**Your instructions**: Take the data below and extract the lines from the one with "Formulas and states" to the one with "What user privileges", inclusive, exactly as written.

**Given records**:
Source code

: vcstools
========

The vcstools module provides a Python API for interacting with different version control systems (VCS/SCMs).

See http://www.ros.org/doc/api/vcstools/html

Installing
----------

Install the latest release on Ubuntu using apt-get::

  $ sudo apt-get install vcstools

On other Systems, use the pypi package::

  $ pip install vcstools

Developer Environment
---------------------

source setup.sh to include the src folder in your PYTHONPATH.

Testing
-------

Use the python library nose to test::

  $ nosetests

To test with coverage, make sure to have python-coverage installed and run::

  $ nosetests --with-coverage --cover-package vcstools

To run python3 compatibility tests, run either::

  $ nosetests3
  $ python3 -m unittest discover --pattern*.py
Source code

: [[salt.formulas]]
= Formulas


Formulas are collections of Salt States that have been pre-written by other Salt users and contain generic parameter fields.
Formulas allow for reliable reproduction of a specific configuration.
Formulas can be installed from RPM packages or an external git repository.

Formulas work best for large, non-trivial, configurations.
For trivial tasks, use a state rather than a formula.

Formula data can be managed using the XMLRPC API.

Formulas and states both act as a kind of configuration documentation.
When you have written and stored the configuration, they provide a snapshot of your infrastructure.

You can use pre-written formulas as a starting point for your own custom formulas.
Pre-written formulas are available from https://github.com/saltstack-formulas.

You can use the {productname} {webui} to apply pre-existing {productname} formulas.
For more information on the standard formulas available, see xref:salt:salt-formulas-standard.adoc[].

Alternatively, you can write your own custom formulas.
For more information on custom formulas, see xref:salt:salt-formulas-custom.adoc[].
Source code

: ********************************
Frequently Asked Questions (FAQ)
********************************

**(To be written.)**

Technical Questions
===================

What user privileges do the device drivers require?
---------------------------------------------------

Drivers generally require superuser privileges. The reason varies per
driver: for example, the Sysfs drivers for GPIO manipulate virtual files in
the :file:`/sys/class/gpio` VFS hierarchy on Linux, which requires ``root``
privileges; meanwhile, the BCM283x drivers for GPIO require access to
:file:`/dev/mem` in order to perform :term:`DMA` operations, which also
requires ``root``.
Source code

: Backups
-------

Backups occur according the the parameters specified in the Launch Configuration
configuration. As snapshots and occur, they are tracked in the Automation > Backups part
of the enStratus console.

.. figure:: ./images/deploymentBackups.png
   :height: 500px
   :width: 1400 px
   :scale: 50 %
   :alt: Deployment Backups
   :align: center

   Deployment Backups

**Answer below**:
Formulas and states both act as a kind of configuration documentation.
When you have written and stored the configuration, they provide a snapshot of your infrastructure.

You can use pre-written formulas as a starting point for your own custom formulas.
Pre-written formulas are available from https://github.com/saltstack-formulas.

You can use the {productname} {webui} to apply pre-existing {productname} formulas.
For more information on the standard formulas available, see xref:salt:salt-formulas-standard.adoc[].

Alternatively, you can write your own custom formulas.
For more information on custom formulas, see xref:salt:salt-formulas-custom.adoc[].
Source code

: ********************************
Frequently Asked Questions (FAQ)
********************************

**(To be written.)**

Technical Questions
===================

What user privileges do the device drivers require?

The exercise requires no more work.